Sid and Nancy - Love in the Trash

HD Bonus Content: Any Exclusive Goodies in There?

The Blu-ray has no exclusive features. All of the content can also be found on a corresponding DVD reissue also released simultaneously.

The Cutting Room Floor: What Didn't Make the Blu-ray?

The MGM Blu-ray from 2011 contained two 16-minute featurettes about the film and about the Sex Pistols. Criterion has not bothered to license those, probably because its own extras cover most of the same ground.

From what I can tell, everything from Criterion's 1999 DVD edition has carried over to the Blu-ray. However, the 1995 Laserdisc also offered a Joe Strummer music video and a photo essay that haven't reappeared on disc again.

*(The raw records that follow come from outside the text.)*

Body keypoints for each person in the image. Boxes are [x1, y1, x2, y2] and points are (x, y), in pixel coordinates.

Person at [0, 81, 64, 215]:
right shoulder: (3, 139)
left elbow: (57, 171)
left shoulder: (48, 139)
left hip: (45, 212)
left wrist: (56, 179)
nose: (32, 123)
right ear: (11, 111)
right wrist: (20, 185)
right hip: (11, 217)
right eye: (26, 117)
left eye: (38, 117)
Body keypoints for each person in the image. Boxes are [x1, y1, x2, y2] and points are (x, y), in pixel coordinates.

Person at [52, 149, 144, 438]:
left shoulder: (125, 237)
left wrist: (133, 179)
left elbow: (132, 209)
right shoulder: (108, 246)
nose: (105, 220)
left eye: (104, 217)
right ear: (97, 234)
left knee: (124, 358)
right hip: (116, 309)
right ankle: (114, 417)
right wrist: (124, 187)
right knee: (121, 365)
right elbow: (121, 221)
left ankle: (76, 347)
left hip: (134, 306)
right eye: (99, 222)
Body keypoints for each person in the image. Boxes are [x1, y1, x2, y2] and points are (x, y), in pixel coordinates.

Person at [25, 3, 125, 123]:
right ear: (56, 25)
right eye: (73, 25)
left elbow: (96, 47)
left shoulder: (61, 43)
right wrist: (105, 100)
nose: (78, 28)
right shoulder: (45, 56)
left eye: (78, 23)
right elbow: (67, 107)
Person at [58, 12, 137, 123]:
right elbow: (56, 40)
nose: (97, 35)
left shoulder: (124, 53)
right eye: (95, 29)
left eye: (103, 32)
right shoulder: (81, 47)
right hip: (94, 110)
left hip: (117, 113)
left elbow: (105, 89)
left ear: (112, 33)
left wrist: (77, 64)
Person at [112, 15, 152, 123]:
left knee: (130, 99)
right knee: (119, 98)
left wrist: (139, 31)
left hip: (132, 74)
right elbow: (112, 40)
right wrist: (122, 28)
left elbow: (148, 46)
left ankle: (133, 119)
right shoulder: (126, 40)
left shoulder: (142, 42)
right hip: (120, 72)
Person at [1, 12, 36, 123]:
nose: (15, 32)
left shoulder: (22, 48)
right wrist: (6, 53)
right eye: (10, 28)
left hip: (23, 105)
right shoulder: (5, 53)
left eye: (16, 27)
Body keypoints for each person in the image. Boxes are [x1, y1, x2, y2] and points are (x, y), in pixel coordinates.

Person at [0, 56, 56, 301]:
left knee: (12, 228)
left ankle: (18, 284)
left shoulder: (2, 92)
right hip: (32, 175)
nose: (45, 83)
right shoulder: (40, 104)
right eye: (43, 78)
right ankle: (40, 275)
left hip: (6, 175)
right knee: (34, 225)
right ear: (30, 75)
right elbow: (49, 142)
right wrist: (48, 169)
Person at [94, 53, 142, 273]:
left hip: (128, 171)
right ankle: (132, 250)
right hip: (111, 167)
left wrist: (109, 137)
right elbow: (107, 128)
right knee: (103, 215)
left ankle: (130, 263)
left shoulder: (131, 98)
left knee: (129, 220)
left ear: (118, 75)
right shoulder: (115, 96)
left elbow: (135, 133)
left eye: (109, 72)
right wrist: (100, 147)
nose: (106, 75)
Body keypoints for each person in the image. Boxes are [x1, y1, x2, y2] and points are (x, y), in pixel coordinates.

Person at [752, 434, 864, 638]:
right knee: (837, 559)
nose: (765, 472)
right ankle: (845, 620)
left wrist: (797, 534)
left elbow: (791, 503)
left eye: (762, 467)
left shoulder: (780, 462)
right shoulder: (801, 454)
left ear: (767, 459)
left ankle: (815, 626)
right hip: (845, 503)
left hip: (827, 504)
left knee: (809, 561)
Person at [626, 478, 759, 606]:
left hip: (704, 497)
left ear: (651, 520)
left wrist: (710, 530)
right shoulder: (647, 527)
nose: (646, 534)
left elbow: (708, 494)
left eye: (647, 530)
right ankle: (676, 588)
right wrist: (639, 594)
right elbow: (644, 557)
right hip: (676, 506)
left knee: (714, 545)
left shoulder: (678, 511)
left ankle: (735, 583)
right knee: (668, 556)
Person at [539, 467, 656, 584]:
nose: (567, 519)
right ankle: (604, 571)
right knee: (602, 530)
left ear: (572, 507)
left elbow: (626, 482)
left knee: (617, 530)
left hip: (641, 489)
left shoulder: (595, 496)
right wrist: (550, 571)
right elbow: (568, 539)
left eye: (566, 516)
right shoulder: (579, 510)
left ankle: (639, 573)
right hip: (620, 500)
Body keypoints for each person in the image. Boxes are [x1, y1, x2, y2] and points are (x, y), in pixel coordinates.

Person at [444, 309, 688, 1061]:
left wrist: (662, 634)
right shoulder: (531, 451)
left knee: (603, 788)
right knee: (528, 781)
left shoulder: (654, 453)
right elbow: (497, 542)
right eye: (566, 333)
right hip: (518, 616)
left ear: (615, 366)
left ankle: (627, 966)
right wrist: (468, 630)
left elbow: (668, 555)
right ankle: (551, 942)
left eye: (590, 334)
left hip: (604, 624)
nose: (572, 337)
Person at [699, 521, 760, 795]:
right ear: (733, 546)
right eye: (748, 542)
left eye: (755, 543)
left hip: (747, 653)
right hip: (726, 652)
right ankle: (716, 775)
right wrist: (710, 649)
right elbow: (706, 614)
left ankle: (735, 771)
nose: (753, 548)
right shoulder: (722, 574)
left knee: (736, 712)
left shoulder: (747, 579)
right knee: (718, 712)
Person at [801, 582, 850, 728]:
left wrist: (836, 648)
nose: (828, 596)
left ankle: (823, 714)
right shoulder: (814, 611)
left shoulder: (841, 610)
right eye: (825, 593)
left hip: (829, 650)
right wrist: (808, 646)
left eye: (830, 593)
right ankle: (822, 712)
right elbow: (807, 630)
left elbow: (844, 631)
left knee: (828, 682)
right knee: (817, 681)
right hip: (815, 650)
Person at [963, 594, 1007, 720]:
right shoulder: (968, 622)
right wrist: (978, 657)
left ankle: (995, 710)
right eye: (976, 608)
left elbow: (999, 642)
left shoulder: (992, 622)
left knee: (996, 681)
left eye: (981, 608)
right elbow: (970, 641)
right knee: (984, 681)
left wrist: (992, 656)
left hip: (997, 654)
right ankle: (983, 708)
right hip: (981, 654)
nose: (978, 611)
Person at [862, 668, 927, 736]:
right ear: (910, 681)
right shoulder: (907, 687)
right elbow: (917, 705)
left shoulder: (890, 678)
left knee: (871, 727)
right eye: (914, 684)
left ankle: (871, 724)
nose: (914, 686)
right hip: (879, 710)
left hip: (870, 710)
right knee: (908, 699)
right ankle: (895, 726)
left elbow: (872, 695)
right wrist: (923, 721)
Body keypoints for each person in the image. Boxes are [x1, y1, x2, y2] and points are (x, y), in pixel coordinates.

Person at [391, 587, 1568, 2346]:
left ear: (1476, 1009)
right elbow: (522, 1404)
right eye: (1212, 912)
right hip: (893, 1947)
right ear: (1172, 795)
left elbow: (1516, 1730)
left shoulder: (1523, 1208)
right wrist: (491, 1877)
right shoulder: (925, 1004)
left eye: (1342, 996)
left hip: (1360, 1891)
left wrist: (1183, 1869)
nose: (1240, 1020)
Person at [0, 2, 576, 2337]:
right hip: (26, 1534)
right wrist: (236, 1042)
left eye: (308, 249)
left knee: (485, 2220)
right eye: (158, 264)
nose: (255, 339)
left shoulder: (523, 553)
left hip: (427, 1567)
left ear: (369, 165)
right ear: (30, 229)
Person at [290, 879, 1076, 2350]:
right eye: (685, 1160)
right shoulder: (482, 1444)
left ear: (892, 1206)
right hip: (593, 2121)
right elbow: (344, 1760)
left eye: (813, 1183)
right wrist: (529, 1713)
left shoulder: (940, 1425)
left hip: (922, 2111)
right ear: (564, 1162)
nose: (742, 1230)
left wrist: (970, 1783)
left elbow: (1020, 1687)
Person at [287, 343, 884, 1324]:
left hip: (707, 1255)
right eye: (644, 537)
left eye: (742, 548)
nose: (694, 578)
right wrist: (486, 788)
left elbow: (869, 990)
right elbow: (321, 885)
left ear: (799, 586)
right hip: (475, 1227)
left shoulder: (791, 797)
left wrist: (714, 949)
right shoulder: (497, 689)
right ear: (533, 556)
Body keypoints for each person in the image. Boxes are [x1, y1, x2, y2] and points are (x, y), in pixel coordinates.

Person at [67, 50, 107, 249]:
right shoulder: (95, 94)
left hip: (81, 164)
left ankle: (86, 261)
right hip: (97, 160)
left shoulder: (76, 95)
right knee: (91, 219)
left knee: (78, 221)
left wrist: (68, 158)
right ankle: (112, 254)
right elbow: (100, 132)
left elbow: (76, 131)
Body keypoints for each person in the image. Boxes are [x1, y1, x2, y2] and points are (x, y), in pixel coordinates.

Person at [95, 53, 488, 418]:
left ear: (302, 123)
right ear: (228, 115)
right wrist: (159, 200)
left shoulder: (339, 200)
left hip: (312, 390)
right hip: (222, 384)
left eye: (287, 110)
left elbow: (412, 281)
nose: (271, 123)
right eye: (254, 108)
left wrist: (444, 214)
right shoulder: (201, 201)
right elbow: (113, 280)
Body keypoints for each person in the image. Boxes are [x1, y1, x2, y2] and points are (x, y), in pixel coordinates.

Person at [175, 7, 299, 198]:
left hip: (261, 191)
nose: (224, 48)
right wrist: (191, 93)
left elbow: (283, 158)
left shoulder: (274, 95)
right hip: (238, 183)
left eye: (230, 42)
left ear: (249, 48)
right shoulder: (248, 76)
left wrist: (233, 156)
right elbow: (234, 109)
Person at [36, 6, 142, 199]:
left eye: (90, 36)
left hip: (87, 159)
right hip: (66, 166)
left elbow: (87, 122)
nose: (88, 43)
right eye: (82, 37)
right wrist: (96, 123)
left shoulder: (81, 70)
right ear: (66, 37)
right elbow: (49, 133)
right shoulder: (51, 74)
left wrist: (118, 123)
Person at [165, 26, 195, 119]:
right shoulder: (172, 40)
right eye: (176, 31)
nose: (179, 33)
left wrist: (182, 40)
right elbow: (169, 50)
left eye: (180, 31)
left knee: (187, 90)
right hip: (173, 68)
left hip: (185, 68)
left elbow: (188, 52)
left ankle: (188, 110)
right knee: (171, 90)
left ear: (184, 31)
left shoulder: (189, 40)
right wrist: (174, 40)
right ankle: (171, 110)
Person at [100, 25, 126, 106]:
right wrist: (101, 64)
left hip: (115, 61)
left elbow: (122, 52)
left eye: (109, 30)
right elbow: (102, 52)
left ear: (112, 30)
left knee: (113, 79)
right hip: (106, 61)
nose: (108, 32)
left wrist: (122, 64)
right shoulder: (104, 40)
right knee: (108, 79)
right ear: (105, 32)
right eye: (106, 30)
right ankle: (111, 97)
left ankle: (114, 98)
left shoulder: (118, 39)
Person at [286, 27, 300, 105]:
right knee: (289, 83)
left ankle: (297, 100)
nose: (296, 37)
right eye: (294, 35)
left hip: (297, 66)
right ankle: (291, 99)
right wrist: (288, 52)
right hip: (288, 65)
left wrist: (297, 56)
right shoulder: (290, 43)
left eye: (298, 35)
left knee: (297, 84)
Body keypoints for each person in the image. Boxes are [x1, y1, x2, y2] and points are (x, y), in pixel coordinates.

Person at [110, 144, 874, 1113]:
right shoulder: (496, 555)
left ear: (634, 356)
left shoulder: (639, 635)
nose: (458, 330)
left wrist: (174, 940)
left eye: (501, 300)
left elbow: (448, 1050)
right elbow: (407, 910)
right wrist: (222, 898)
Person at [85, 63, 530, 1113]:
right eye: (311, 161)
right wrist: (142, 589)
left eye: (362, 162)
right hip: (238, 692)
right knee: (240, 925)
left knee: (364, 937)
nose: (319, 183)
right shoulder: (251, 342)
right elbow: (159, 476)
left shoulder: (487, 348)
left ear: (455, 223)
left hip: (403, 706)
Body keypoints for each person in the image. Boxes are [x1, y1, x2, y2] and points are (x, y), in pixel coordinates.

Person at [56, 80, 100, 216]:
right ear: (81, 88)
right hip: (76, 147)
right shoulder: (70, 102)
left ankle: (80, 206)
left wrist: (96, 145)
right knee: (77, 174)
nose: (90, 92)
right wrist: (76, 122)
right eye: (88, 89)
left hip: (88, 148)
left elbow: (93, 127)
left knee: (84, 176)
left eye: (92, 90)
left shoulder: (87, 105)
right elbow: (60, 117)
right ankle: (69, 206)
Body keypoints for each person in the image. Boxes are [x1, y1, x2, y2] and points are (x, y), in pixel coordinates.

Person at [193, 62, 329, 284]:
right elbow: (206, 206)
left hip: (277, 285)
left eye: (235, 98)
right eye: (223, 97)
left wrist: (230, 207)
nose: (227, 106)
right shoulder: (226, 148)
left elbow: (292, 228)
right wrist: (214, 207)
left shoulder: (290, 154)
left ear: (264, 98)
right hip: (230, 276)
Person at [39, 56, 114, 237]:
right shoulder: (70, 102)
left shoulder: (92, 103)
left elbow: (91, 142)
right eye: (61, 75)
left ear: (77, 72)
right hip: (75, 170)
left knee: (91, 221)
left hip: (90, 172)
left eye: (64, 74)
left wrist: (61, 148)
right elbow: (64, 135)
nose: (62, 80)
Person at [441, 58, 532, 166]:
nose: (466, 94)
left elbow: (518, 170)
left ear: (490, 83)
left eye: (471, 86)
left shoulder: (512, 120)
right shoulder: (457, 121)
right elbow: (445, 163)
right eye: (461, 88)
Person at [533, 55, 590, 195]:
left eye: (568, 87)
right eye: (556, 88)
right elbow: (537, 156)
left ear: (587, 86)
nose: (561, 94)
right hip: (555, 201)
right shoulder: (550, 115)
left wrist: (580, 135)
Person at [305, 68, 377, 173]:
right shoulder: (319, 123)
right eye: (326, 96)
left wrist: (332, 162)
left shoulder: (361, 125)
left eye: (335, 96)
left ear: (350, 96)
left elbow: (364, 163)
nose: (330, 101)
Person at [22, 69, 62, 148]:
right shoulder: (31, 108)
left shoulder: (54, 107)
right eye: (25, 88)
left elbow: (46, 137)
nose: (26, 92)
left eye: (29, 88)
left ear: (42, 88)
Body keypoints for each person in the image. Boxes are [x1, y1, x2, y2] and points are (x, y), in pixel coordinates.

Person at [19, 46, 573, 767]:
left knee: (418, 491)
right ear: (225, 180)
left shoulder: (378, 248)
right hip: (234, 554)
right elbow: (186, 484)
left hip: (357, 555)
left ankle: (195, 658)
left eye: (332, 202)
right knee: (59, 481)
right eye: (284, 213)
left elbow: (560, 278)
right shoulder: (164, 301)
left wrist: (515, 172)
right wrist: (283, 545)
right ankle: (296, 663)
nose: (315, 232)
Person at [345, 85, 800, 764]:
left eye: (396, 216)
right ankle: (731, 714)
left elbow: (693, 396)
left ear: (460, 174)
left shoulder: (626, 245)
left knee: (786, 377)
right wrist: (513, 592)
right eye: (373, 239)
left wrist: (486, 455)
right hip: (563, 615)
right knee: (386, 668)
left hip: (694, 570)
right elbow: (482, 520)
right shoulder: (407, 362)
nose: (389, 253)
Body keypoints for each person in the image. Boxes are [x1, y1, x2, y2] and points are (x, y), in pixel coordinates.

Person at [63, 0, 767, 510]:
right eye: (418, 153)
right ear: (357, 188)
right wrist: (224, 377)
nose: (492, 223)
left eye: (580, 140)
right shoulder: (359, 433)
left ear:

Sid and Nancy - Andrew Schofield

While its accuracy to the true story may be debatable, Alex Cox's Sid & Nancy is a wild and entertaining (and ultimately heartbreaking) trek through the 1970s punk music scene, and features a blistering performance from Gary Oldman as doomed Sex Pistols bassist Sid Vicious. The Criterion edition looks and sounds great and has some very interesting bonus features. Fans of the film should find it a worthwhile upgrade over the previous Blu-ray release from MGM, and it's definitely worth consideration from anyone else.